## TASK INSTRUCTIONS
Could you transcribe all the entries exactly, omitting the pictures?

RECORDS Start Marker

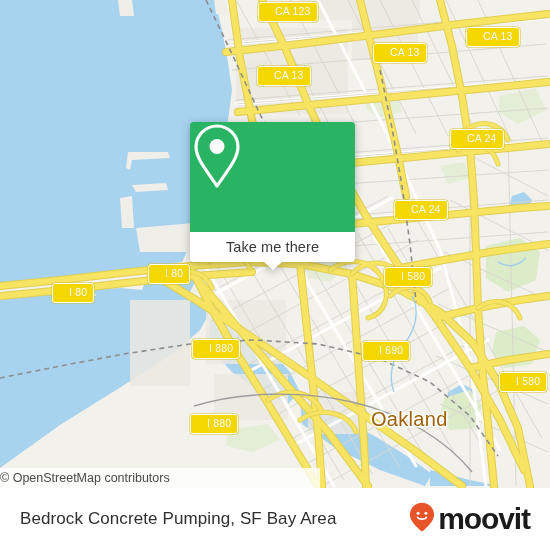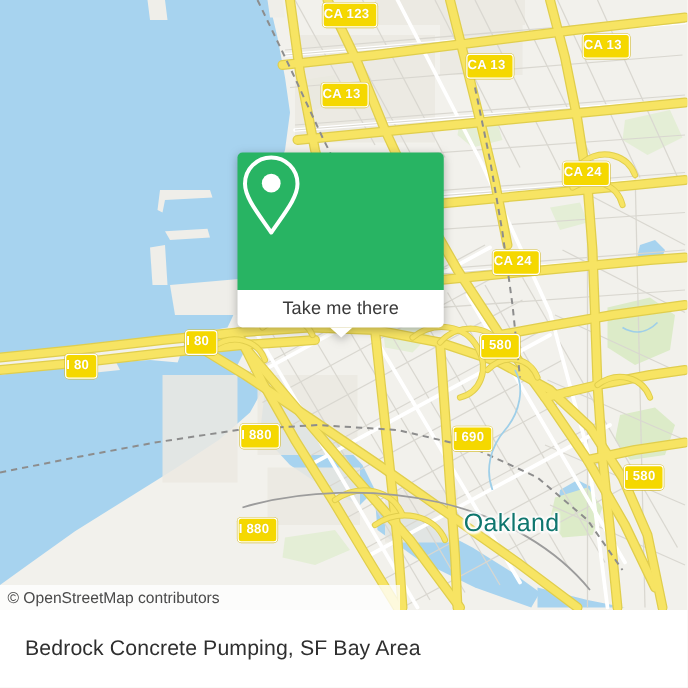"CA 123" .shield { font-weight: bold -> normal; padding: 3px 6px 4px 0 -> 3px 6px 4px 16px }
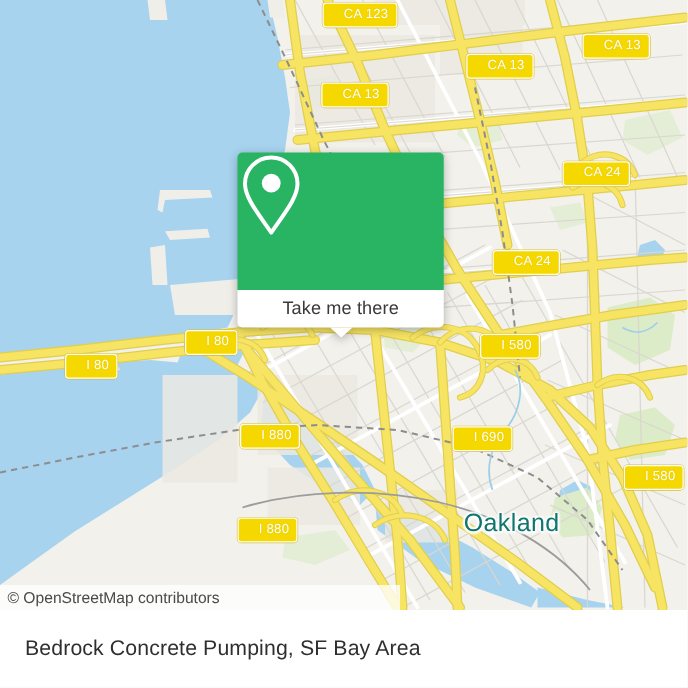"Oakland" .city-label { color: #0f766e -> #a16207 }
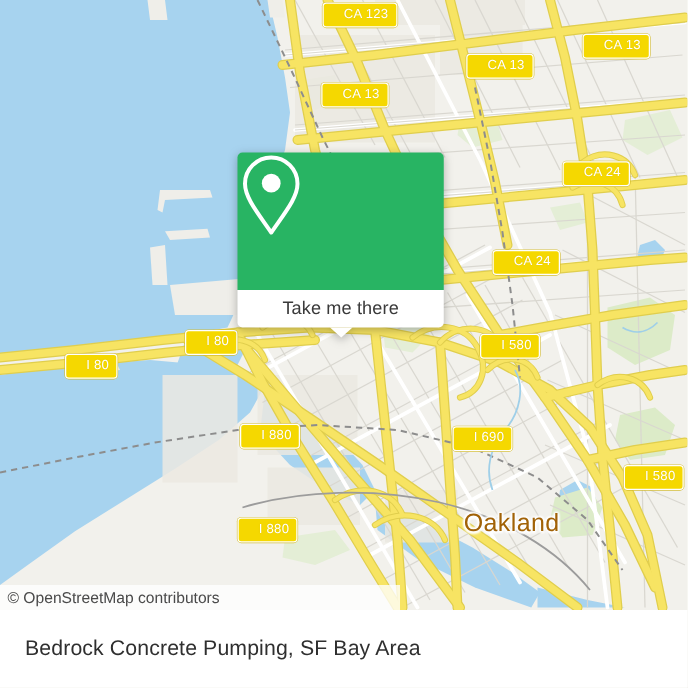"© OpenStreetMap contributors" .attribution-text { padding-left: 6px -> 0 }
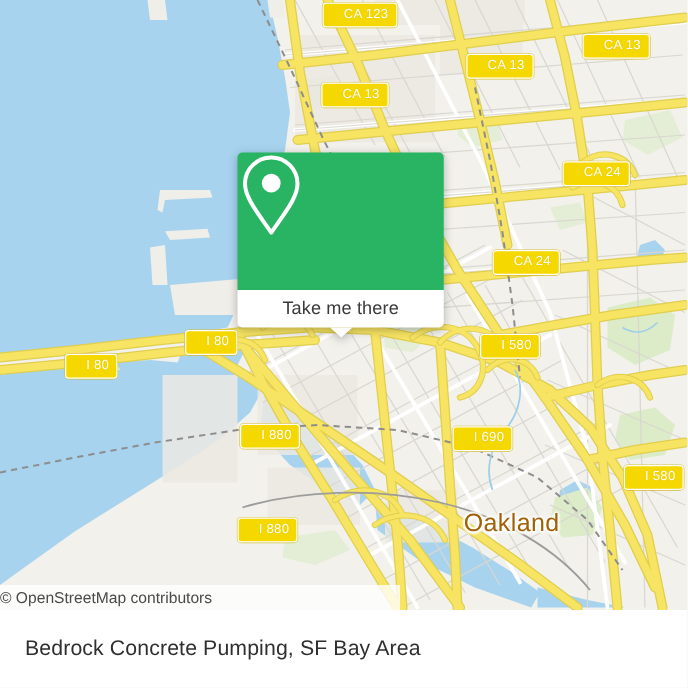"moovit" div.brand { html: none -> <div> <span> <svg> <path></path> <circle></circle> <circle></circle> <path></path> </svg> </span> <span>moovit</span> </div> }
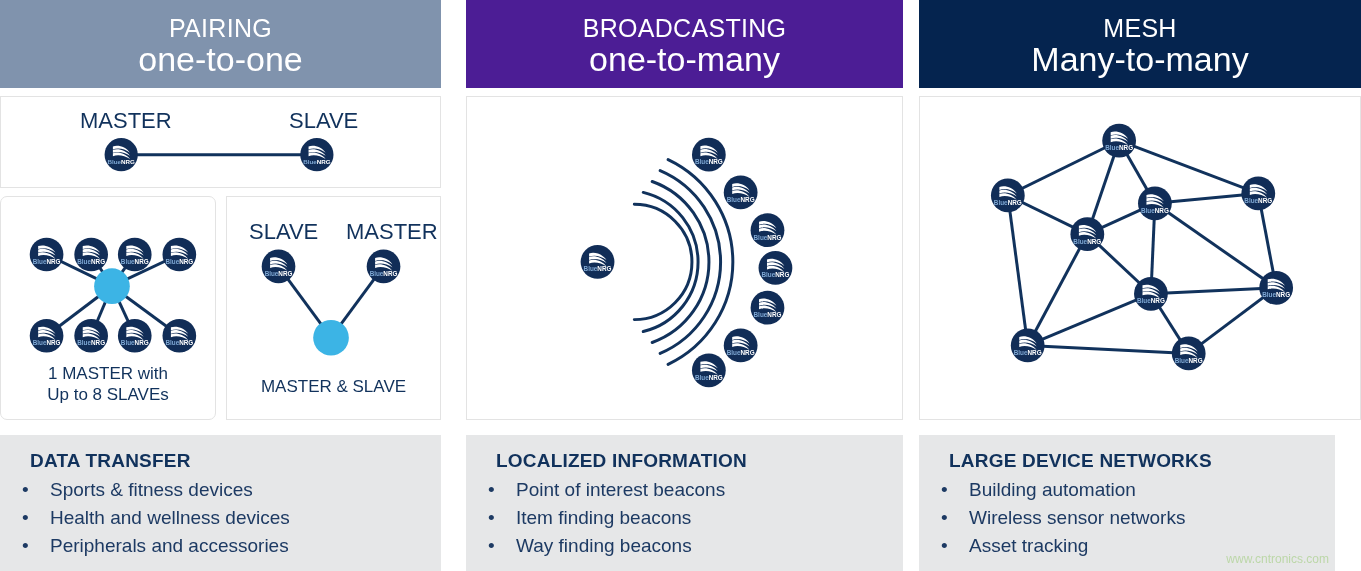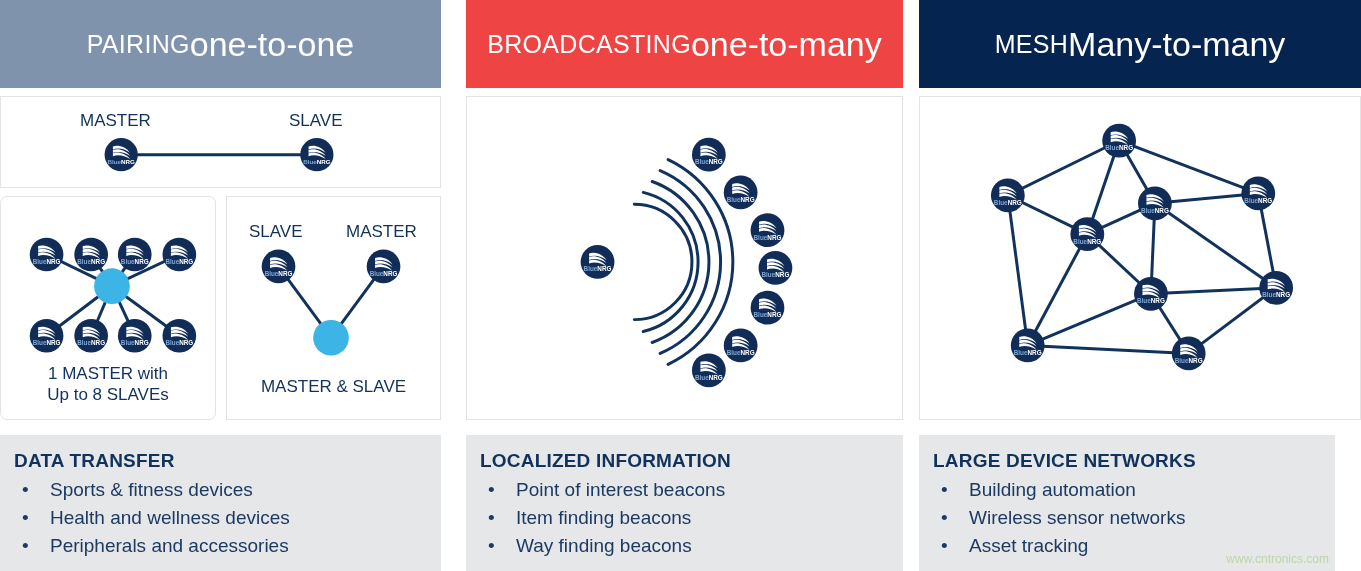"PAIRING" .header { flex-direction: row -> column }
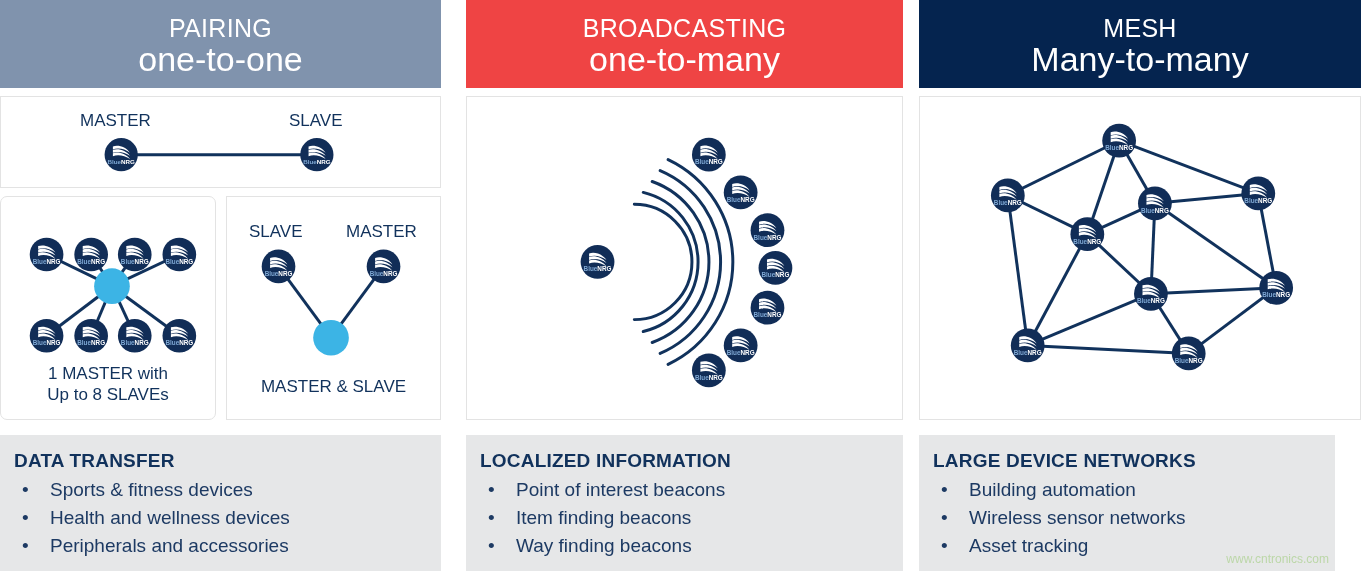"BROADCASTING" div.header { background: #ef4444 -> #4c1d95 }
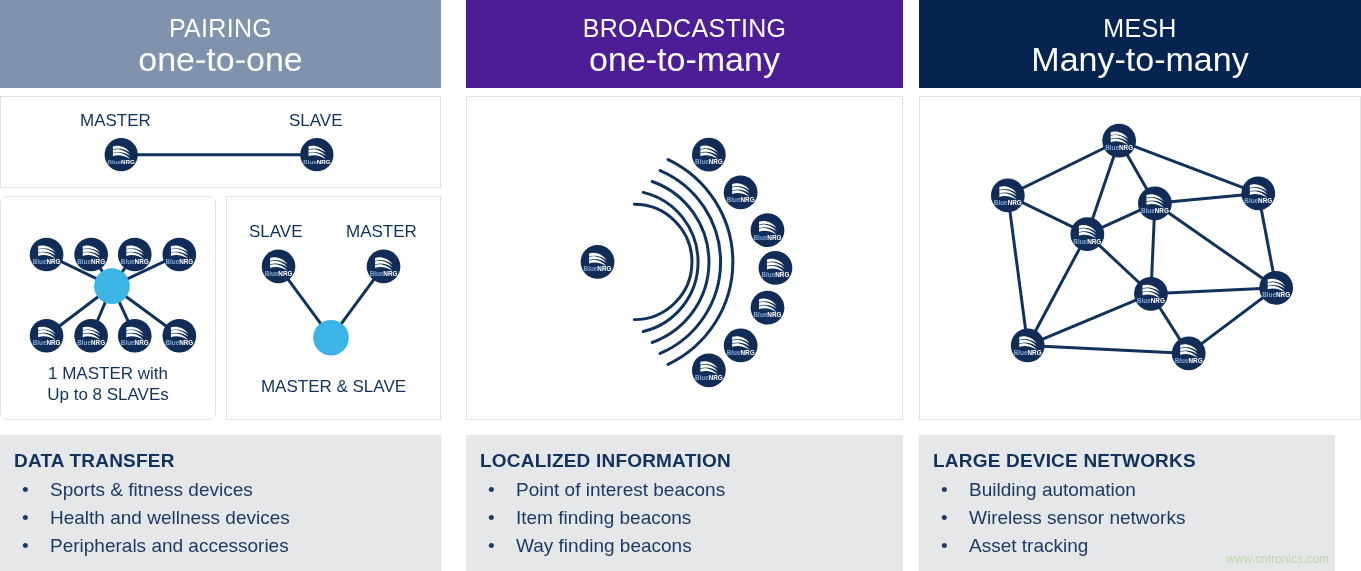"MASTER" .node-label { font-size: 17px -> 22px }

RECORDS End Marker

## YOUR SOLUTION
"CA 123" .shield { font-weight: bold -> normal; padding: 3px 6px 4px 0 -> 3px 6px 4px 16px }
"Oakland" .city-label { color: #0f766e -> #a16207 }
"© OpenStreetMap contributors" .attribution-text { padding-left: 6px -> 0 }
"moovit" div.brand { html: none -> <div> <span> <svg> <path></path> <circle></circle> <circle></circle> <path></path> </svg> </span> <span>moovit</span> </div> }
"PAIRING" .header { flex-direction: row -> column }
"BROADCASTING" div.header { background: #ef4444 -> #4c1d95 }
"MASTER" .node-label { font-size: 17px -> 22px }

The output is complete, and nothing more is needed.